Text provided
# need to ID this fish



## gourami (Jan 23, 2011)

can anyone identify this fish please, I got three of them when a guy was taking his tank down but we have no idea of the name. The three white fish in the middle.

Aquarium Gallery - a couple more pics


----------



## susankat (Nov 15, 2008)

Looks like white skirt tetras


----------



## NeonShark666 (Dec 13, 2010)

The two fish that I see are Congo Tetras. The one on the top, with a long tail is a male. The bottom one is a female. They like to run in schools (5+) and get 5 inches+ in length. They like to go after Bugs and Crickets on the surface. They need frequent water changes to stay healthy.
Good Luck with them!


----------



## gourami (Jan 23, 2011)

I think Susankat hit it. I looked up both and they look like white's. There is no color in them they are all white. Maybe I'll take some more pics and make them a little smaller as the ones I put up are huge.


----------



## majerah1 (Oct 29, 2010)

Yeah i found a link to the white skirts.They look exactly like the short finned versions,and the link even says they will artificially dye them at time.


----------



## mk4gti (Jun 15, 2010)

Ive seen these listed at LFS as "strawberry" skirt tetras, some look to be an albino varation of skirt tetras with some color artifically added.


----------

Given exercise 1
Retype the passage of the fish identification thread between "The two fish" and "Luck with them!", inclusive.
Given exercise 2
In the fish identification thread, how many of the white fish did gourami get when a guy was taking his tank down?
The data below come from a separate source.

Recorded data
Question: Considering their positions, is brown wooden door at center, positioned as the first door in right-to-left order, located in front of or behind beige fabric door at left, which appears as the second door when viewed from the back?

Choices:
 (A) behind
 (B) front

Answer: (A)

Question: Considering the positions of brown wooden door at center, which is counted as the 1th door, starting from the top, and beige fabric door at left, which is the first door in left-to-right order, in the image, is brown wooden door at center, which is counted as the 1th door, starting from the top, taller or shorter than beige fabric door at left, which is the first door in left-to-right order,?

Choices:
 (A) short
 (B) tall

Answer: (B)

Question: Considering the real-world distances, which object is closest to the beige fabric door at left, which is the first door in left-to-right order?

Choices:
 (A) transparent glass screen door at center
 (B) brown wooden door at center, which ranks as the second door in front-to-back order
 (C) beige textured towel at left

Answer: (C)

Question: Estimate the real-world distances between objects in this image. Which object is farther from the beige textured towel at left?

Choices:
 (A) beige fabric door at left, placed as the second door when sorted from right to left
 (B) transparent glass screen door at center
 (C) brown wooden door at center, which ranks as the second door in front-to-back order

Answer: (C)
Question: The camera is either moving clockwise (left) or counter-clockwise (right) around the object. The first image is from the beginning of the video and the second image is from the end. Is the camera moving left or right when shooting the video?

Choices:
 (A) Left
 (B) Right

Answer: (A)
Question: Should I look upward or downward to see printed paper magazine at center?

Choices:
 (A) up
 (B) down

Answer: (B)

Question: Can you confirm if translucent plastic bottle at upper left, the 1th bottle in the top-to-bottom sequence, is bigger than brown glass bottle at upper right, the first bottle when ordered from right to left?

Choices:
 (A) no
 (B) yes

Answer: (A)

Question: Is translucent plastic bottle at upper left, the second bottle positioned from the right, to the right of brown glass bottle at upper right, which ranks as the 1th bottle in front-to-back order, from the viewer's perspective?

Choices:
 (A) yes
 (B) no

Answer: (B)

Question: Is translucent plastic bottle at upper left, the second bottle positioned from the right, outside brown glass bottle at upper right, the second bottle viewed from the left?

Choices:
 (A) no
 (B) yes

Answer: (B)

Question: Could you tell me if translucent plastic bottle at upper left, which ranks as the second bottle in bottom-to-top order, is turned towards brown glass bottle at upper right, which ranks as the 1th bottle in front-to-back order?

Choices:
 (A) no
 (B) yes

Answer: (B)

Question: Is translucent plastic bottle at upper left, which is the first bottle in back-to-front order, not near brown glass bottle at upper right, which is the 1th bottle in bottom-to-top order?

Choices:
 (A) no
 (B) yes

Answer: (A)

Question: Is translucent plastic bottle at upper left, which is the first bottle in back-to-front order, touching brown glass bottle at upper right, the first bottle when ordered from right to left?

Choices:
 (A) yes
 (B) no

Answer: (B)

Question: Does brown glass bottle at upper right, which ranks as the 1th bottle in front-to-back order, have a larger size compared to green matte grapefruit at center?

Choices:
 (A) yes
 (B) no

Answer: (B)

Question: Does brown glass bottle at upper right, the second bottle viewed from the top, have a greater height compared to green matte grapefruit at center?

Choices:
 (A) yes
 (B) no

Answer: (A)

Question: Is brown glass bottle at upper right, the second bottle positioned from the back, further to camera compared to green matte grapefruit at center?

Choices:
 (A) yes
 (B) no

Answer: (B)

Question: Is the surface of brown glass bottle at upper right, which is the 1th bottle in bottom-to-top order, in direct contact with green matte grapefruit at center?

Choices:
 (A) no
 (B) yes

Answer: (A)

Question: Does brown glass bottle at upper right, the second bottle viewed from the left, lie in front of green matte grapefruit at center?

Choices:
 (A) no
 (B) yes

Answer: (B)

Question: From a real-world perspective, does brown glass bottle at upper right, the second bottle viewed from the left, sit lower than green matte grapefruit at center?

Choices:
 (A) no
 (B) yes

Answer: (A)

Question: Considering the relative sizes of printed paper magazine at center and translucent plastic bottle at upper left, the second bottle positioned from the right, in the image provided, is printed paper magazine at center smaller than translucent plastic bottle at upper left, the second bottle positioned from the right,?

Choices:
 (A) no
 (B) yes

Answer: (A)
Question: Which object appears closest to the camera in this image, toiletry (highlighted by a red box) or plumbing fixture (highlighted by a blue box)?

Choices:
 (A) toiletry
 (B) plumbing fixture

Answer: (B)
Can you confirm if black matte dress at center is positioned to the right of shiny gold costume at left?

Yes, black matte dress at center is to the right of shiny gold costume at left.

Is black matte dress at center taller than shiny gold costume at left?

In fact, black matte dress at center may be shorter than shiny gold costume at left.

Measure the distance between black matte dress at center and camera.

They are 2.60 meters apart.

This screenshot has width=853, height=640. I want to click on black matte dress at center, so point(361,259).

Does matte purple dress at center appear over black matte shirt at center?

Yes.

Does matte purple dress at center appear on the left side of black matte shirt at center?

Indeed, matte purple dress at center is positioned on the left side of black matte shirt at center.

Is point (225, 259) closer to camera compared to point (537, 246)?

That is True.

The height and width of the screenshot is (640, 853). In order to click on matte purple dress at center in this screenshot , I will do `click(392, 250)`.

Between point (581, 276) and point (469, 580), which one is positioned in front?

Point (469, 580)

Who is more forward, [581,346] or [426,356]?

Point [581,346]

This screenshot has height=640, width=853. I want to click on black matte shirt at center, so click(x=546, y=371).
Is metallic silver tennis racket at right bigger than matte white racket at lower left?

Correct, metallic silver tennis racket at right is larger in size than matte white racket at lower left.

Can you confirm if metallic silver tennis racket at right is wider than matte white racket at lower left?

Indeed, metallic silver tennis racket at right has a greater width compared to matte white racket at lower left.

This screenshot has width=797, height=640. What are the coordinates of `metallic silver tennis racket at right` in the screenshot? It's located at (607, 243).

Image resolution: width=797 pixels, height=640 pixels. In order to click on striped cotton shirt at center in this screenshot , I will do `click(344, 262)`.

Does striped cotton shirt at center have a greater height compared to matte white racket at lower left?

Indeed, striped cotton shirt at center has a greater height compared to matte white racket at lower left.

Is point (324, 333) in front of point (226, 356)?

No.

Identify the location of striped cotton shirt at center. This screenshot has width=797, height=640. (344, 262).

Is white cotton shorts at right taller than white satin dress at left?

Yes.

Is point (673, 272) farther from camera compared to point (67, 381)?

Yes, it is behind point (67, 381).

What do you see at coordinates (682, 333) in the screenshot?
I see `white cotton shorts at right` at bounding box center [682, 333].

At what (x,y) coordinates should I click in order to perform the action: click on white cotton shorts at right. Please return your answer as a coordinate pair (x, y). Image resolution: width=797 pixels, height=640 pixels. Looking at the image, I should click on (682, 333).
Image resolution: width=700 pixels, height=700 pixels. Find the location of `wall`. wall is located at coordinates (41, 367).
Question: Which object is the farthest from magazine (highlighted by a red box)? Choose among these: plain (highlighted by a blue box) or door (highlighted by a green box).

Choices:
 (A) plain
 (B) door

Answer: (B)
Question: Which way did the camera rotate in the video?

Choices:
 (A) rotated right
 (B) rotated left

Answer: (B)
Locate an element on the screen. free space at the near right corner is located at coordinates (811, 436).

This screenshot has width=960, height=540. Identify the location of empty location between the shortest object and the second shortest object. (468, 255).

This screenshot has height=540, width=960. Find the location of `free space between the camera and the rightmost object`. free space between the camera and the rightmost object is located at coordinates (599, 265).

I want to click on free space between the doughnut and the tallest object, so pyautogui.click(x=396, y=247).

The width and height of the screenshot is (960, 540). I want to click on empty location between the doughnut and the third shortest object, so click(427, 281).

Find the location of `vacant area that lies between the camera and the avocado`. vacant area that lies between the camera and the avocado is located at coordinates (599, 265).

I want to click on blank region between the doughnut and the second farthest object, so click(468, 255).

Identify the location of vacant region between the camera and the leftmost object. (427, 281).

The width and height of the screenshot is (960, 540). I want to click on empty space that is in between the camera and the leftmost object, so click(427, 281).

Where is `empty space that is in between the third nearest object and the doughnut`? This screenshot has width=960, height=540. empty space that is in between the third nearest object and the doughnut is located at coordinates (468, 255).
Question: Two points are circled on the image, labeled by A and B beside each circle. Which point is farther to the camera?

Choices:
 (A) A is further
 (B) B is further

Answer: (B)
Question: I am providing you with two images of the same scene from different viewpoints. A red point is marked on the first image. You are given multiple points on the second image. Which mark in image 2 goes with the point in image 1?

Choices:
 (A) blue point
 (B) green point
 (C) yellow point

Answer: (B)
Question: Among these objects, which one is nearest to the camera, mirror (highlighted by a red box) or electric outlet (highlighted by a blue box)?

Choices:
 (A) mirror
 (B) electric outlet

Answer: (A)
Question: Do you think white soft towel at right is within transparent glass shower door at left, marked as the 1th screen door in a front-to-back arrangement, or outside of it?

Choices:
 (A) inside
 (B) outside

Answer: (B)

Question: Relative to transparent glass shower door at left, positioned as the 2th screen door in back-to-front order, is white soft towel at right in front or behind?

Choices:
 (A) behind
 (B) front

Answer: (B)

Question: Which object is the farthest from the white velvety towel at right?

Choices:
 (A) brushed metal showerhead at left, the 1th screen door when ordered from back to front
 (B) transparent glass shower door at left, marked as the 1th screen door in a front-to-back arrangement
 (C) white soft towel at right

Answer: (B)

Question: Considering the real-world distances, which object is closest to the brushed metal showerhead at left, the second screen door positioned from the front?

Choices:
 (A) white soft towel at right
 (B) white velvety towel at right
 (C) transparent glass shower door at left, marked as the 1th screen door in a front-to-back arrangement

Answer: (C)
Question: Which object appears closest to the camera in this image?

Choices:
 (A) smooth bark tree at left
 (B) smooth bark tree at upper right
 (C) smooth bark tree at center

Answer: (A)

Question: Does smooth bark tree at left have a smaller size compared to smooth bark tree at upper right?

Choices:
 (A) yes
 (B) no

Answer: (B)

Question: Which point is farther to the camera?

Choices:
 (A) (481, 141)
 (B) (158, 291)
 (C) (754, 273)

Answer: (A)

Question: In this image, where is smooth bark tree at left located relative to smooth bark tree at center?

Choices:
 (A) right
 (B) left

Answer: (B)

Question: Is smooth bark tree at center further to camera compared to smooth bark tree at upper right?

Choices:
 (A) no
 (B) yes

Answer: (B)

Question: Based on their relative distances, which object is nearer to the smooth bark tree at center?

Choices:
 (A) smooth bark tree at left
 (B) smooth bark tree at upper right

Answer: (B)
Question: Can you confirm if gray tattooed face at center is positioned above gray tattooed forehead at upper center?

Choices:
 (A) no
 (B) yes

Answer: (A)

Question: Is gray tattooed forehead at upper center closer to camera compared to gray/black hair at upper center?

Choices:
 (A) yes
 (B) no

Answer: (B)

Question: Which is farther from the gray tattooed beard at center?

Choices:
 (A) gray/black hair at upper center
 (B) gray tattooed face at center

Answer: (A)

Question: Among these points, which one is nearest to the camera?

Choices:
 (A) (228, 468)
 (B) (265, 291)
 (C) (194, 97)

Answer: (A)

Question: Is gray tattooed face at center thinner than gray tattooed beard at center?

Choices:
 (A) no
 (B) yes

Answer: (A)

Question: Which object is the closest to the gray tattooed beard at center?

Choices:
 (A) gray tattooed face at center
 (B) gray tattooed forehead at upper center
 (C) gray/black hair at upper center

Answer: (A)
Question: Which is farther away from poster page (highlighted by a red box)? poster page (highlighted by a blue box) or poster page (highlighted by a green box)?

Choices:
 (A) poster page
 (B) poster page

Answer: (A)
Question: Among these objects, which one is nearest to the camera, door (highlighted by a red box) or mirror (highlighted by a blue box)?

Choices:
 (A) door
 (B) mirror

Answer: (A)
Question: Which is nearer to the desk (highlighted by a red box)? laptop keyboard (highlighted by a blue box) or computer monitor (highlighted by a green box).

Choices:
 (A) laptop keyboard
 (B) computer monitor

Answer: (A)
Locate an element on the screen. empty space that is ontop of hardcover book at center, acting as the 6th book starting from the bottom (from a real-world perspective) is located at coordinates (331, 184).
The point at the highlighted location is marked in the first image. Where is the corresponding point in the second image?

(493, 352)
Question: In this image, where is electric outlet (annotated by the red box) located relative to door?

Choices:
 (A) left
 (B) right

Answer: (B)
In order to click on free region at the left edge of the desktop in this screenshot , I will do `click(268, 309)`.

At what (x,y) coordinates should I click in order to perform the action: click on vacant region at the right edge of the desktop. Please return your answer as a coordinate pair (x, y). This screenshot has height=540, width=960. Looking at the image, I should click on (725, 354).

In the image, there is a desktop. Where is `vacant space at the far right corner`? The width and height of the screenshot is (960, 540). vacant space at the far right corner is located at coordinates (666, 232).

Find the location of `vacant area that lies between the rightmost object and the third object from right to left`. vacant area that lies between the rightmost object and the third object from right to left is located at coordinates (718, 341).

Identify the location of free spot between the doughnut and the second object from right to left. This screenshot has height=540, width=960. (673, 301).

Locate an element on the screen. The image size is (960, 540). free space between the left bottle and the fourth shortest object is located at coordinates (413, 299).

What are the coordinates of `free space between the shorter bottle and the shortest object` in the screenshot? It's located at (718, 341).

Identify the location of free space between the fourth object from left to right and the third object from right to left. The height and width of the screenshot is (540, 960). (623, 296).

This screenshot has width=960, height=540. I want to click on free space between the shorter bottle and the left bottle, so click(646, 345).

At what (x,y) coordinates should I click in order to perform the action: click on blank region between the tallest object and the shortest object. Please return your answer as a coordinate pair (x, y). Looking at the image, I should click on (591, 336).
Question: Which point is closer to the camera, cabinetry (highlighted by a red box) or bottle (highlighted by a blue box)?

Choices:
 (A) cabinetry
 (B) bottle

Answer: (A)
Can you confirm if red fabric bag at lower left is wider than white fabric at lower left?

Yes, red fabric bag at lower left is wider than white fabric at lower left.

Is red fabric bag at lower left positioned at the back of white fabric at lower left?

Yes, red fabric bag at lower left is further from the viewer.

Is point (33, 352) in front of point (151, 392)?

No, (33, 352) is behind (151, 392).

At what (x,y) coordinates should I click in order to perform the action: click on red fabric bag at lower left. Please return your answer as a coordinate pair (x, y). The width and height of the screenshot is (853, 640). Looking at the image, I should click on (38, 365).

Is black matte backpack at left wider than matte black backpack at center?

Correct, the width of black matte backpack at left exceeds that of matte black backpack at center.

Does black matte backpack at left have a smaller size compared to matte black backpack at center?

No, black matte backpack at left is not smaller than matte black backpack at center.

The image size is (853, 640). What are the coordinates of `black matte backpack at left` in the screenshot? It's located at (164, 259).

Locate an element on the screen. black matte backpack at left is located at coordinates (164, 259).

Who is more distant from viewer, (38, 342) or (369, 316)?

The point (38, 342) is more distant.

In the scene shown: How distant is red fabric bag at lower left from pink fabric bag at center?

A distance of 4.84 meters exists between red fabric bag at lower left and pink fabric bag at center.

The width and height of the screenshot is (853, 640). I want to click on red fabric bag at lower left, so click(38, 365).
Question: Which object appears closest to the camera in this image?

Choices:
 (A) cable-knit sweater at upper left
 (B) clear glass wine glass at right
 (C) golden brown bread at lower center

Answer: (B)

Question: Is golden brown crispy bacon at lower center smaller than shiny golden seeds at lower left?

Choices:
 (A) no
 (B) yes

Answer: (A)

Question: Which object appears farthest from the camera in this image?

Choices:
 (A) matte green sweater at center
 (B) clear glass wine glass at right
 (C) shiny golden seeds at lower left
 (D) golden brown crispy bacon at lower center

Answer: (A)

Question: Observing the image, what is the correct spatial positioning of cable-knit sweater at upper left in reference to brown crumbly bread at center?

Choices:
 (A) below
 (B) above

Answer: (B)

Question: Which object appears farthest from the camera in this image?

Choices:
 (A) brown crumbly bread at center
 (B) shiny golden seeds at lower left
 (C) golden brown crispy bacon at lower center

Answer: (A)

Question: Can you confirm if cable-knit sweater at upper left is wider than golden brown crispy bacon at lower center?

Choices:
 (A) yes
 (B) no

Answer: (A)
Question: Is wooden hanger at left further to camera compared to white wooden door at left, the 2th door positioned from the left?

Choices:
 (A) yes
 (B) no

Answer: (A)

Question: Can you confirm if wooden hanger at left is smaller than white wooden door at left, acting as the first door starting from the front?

Full output 1
The two fish that I see are Congo Tetras. The one on the top, with a long tail is a male. The bottom one is a female. They like to run in schools (5+) and get 5 inches+ in length. They like to go after Bugs and Crickets on the surface. They need frequent water changes to stay healthy.
Good Luck with them!

Full output 2
Three.